*DESCRIPTION OF THE TASK*
Filter the records below and keep each line that contains the string "Tiers". The match is case-sensitive.

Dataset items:

- - - - - - -

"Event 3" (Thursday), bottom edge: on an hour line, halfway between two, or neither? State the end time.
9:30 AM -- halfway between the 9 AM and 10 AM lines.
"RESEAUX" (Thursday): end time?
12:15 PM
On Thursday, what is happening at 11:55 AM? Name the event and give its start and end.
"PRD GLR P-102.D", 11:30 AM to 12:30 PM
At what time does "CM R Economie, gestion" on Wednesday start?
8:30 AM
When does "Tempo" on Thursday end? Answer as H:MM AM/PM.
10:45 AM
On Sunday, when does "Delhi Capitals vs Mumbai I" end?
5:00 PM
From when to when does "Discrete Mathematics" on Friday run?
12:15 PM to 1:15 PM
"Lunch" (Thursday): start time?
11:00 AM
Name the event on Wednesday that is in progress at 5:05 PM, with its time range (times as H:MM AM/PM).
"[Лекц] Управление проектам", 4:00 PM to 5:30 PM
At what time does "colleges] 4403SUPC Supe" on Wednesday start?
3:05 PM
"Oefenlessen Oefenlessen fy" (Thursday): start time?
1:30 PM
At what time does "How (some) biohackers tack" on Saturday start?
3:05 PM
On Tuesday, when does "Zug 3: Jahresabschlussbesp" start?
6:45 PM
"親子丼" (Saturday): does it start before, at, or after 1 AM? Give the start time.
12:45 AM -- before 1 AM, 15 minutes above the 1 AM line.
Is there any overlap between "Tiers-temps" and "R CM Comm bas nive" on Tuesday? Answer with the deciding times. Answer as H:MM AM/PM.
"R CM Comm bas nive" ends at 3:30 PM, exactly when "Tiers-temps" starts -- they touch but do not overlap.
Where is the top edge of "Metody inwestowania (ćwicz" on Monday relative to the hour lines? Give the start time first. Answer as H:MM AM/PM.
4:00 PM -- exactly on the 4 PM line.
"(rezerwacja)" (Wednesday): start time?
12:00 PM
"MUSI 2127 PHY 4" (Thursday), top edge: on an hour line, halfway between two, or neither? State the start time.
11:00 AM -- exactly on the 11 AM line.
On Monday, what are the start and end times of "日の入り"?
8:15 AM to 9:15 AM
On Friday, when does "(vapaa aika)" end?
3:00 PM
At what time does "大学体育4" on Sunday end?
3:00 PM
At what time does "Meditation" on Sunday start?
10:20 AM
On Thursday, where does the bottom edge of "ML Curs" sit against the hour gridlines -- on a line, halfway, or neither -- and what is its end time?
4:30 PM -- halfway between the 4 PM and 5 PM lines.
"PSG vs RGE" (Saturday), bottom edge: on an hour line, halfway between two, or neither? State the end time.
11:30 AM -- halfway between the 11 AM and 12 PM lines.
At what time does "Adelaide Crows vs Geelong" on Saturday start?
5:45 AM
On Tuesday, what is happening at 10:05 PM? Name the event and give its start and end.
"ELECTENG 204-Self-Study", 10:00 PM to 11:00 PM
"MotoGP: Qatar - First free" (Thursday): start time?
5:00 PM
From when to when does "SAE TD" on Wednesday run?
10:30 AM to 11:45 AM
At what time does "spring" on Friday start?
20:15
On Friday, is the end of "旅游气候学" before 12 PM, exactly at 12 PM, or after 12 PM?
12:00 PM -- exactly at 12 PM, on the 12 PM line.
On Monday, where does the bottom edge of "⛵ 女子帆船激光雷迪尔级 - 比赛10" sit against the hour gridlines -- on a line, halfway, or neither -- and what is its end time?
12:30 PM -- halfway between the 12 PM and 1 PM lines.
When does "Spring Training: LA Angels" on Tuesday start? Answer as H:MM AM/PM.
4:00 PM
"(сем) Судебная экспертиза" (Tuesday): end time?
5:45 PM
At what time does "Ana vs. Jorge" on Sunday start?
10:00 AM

- - - - - - -

*EXERCISE SOLUTION*
Is there any overlap between "Tiers-temps" and "R CM Comm bas nive" on Tuesday? Answer with the deciding times. Answer as H:MM AM/PM.
"R CM Comm bas nive" ends at 3:30 PM, exactly when "Tiers-temps" starts -- they touch but do not overlap.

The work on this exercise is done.